All those in positions of responsibility are well aware that the impending departure by the United Kingdom from the EU will have a severe impact on the tourism industry. The freedom of travel will be at risk, and in particular there is a danger that aviation could be interrupted from one day to another. Under the chairmanship of Prof. Dr. Martin Meissner, attorney and partner at Reed Smith LLP, a panel of experts met at the ITB Berlin Convention 2019 to discuss the possible effects of an uncontrolled split. Prof. Dr. iur. Elmar Giemulla, an expert in aviation law, began by pointing out the extent of the privileges that the United Kingdom would lose from no longer being a member of the single EU market. Following the departure from the EU it would be vital for airlines based in the UK to demonstrate as soon as possible that their effective control was in the hands of a majority of shareholders who are not based on the island, in order to be able to continue to enjoying certain rights (for example, regarding flights within the EU). “Uncertainty is bad for business”, warned Caroline Bremner, Head of Travel Research at Euromonitor International. If the UK were to leave the EU without a deal it would face the risk of a three per cent decline in its GNP for at least five years. “On the other hand a fall in the value of sterling would reduce the cost of travel to the island.” Christoph Debus, Chief Airlines Officer at Thomas Cook Group, sees himself as a true European. “Half French, half German, and living in England”, he emphasized the main achievement of Europeans in recent years: “Those who trade with one another do not go to war.” He described the current situation, with no apparent conclusion, as impossible, because “it is the customers who will have to pay the cost”. This view was also shared by Prof. Giemulla, pointing out that the regulation of consumers’ rights is completely unresolved – “a complete mess!” In Debus’ opinion accessibility within Europe has never been greater, and he also mentioned the benefits for all users of the roaming arrangements for mobile phone as one of the many achievements of the single market, and as something that people now take for granted.
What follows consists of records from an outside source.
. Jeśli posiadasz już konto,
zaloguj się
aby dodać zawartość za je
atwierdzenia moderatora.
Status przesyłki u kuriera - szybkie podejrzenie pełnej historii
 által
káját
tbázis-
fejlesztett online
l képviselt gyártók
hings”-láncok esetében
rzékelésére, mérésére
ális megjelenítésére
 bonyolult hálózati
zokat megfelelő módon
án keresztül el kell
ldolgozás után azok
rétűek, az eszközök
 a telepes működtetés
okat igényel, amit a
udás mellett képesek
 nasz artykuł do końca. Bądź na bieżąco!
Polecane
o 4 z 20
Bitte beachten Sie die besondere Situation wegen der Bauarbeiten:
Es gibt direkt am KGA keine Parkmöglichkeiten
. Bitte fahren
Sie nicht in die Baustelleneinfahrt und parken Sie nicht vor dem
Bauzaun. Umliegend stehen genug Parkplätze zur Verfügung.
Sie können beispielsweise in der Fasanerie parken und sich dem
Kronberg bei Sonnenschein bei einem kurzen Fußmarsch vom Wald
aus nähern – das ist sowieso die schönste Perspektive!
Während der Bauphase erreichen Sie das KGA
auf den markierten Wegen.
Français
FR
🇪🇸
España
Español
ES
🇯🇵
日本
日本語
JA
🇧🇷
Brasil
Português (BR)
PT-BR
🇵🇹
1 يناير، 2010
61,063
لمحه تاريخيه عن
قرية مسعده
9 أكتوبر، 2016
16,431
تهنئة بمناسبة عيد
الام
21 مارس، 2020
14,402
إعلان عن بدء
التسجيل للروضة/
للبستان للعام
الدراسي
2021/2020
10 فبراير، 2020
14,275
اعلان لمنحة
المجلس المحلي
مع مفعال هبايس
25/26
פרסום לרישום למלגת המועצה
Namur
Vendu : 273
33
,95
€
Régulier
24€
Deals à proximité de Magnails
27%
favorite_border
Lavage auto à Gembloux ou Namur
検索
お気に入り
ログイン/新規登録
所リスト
However, the main problem of Brexit concerns the uncertainty about the border between Northern Ireland and the Republic of Ireland, on which Brussels cannot make any concessions.” The Thomas Cook Group is, however, well prepared for the worst outcome, an unregulated Brexit.

The panel did not share the fear that new travel regulations would result in more UK citizens vacationing at home: “The weather is too unpredictable for that”, claimed Debus with a smile.